Variations in soumak structures occur when the direction of wrapping is altered, or when the weaver outlines her design in diagonal directions.  Sometimes the yarn segments are offset; other times the structure is reversed, so that the usual back side serves instead as the front.  There are few design restrictions with these techniques, and so motifs have often been borrowed from other weaving traditions.  The hooked motif on the soumak Shahsevan mafrash (bedding bag) is an old standard slit-tapestry kilim design.

 

Weft substitution weaves Fine designing have been done by Turkish; Moroccan, Algerian, Baluch, Turkmen and Persian Afshar weft-substitution weavers; they substitute variously colored wefts as desired in otherwise perfectly plain weaves.  Although there is no popular label for this technique, the structure is distinctive.  Complex geometric designs are executed entirely by hand.  The loom does not, in some magical sort of way, help with the patterning.  Moroccan weavers work from the fabric's back side, Oriental weavers more often from the front.
Like tapestry, this is a weft-faced weave:  we see the warps only where they emerge at the end of a weaving as fringe.  As the weaver uses first one color, then substitutes another in the intricate patterning, she either lets the unused yarns float on the rug's back side, forming a thick padding, or she cuts her yarns and lets the ends hang loose on the back. 

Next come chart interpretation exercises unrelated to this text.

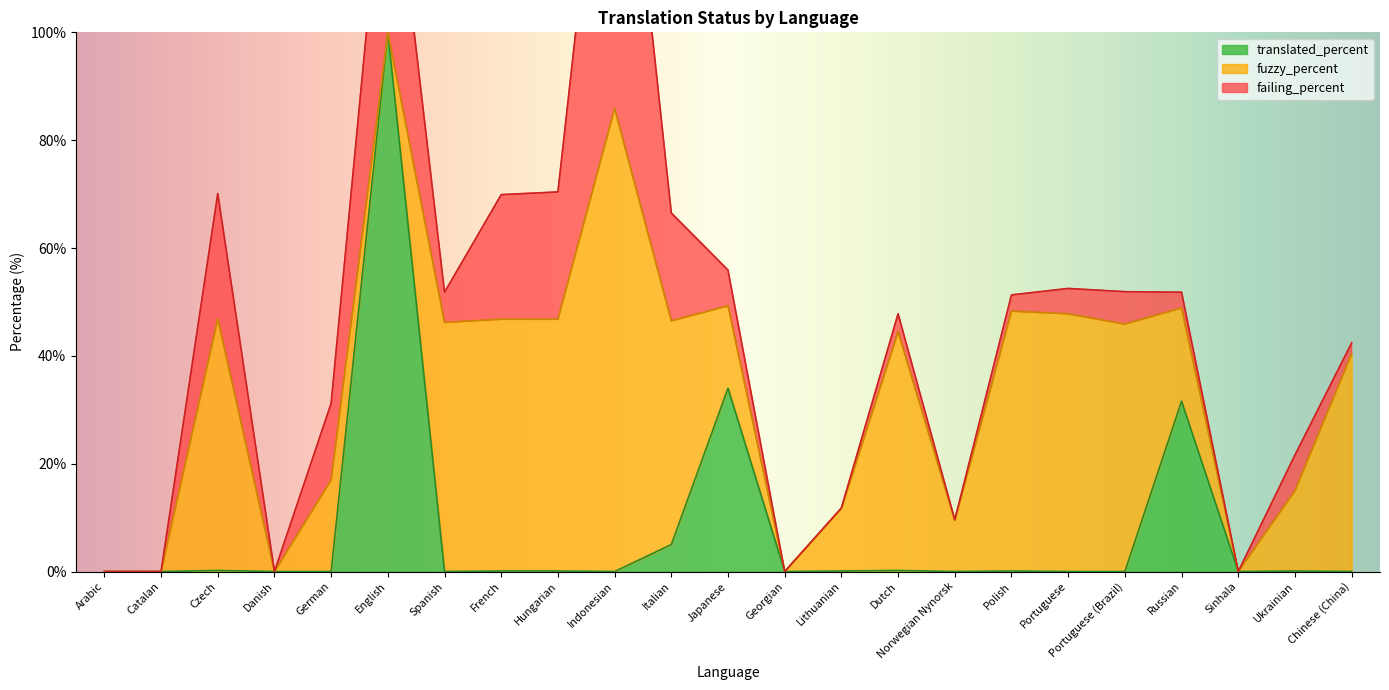

What is the sum of all translated_percent values?

171.5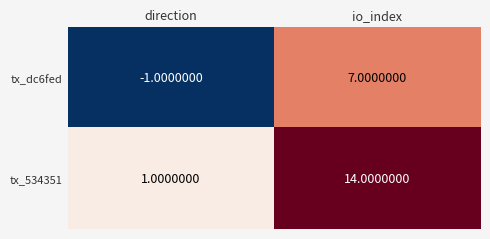

Where is tx_dc6fed nearest to the value 3?

direction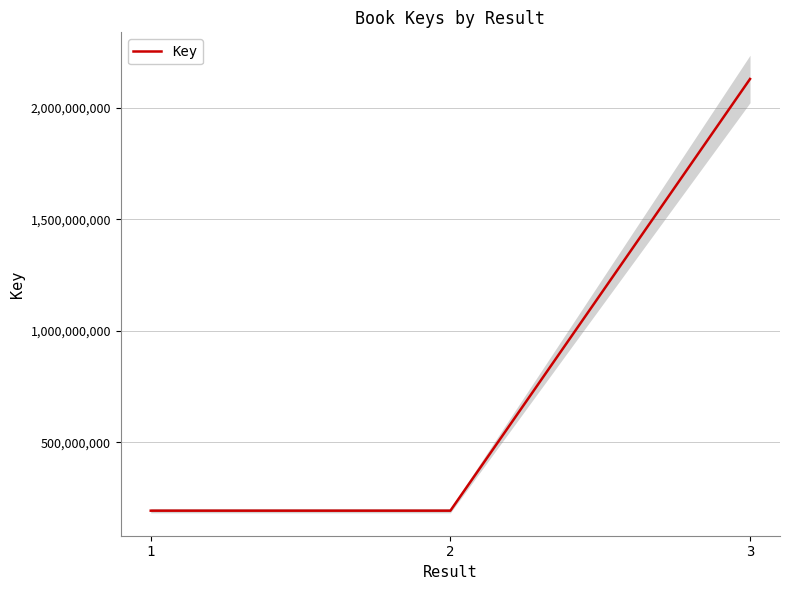

What is the ratio of the value at 3 to the value at 1?

11.0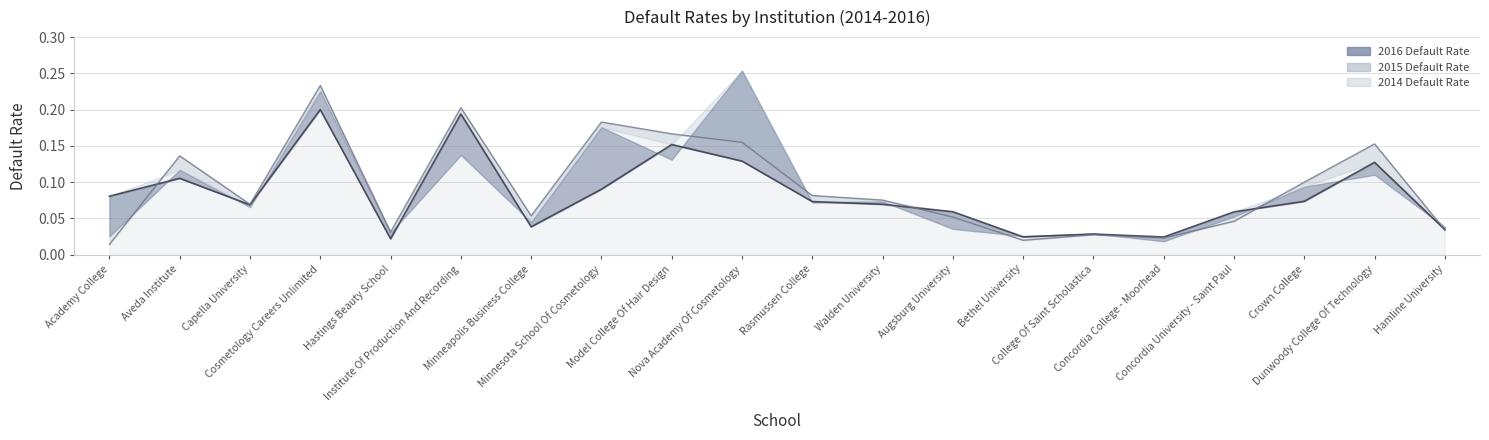

Which series has the largest range (max minus min)?

2014 Default Rate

Turkish ,Afshar, Baluch, and Turkmen weavers have most often arranged intricate weft-substitution patterns in series of crosswise bands.  The structure is also used commonly in small borders at the ends of Baluch pile rugs, providing an effective textural contrast.  Moroccan Berbers have pushed the design possibilities of weft substitution to an extreme, producing allover patterning with incredible detail. 

 

Brocading although they are often mistaken for embroidery, brocaded designs are produced entirely on the loom, as the fabric is woven. Soft, lustrous pattern yarns are interlaced entirely by hand, and these pattern rows alternate with thin, plain-weave ground wefts. With most kinds of brocading, the weaver works facing the back of the textile. She interlaces each pattern yarn back and forth in its own pattern area, using small finger skeins which dangle on the back when not in use. The inlaid brocading on Turkmen tent bands is an exception; it is worked from the front, and is often combined with knotted pile

 

 

A wide variety of brocaded articles have been made by Middle Eastern weavers, especially Yoruk tribes, Turkmen, and Kurdish tribal weavers in Anatolia. Elaborately ornamented storage sacks called ala cuval have been made with brocading, as well as saddlebags, tent panels, hangings and covers.

 

Unfortunately, as nomads have settled into village life and have taken up pile carpet weaving, the old brocade skills have gradually disappeared. Only in a few small remote villages do tribal weavers continue to produce this wonderful, but rather difficult textile art. Several different types of brocading have produced a rich variety of patterning.

 

Warp substitution weaves this construction is the exact opposite of weft-substitution.  Both structures are plain weaves in which yarns are substituted to make designs, but warp-substitution fabrics are warp-faced and it is the warps that substitute, one for another.

The warp yarns are spun and plied tightly, so they are tough and elastic, then they are jammed so closely together on the loom that when the fabric is woven, the wefts are hidden.  Warps are left loose on the back of the fabric where they are not part of the pattern.  This weave has been used primarily for tent bands and sturdy striped covers called Jajims.

The design options with warp-substitution are severely limited, since warps of contrasting colors must be incorporated in nearly equal proportions to maintain proper warp tension. Many designs which originated in this ancient technique have become important in pile-rug design repertoires. Designs tend to migrate from restrictive techniques like this one to less restrictive techniques.